* [What to work on]: Though the records contain pictures, copy none of them; repeat exactly the lines from the one with "et ce qui est" to the end.
Input records section start
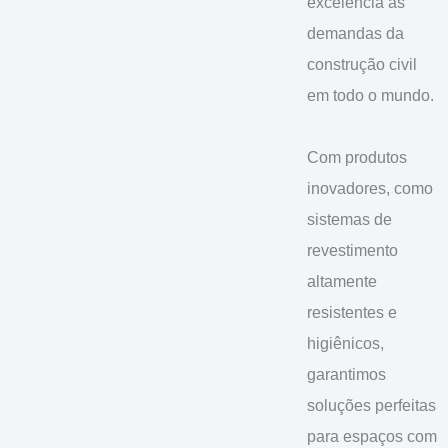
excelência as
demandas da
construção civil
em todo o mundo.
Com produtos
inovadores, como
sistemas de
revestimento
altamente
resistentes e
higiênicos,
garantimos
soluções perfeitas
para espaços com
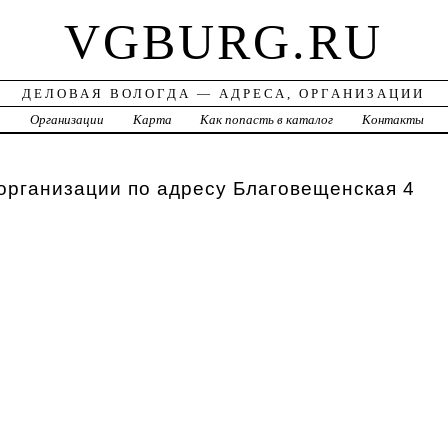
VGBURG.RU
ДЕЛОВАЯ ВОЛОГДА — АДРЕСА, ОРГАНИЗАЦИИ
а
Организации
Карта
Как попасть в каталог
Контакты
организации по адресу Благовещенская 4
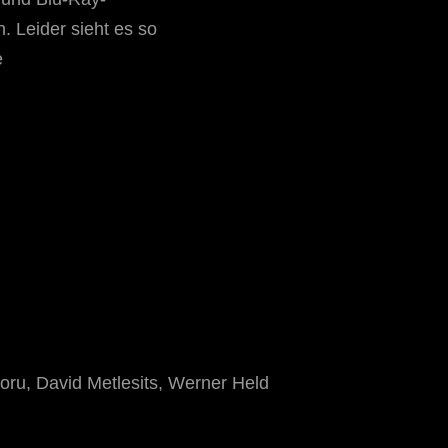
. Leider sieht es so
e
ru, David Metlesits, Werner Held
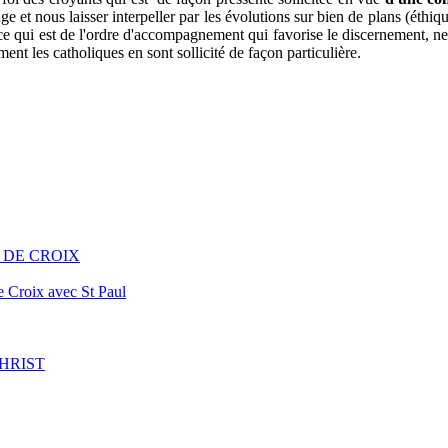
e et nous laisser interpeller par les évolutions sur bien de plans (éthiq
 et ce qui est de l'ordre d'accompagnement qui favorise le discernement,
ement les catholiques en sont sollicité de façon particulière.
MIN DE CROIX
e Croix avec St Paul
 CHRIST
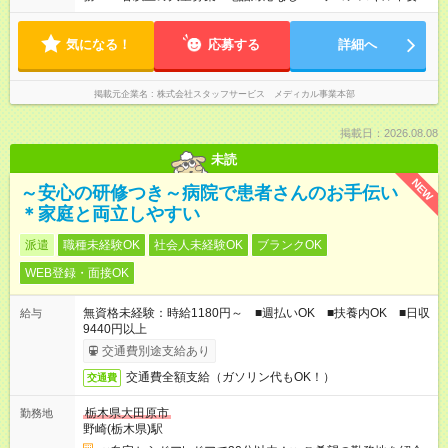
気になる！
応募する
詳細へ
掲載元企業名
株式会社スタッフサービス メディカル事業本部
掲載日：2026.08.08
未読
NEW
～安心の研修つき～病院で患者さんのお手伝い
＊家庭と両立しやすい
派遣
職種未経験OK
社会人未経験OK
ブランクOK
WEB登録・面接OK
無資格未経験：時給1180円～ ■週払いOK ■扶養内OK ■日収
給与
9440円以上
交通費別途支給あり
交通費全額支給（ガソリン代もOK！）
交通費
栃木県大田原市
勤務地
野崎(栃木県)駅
Input records section end
* [Solution for this problem]:
 et ce qui est de l'ordre d'accompagnement qui favorise le discernement,
ement les catholiques en sont sollicité de façon particulière.
MIN DE CROIX
e Croix avec St Paul
 CHRIST
気になる！
応募する
詳細へ
掲載元企業名
株式会社スタッフサービス メディカル事業本部
掲載日：2026.08.08
未読
NEW
～安心の研修つき～病院で患者さんのお手伝い
＊家庭と両立しやすい
派遣
職種未経験OK
社会人未経験OK
ブランクOK
WEB登録・面接OK
無資格未経験：時給1180円～ ■週払いOK ■扶養内OK ■日収
給与
9440円以上
交通費別途支給あり
交通費全額支給（ガソリン代もOK！）
交通費
栃木県大田原市
勤務地
野崎(栃木県)駅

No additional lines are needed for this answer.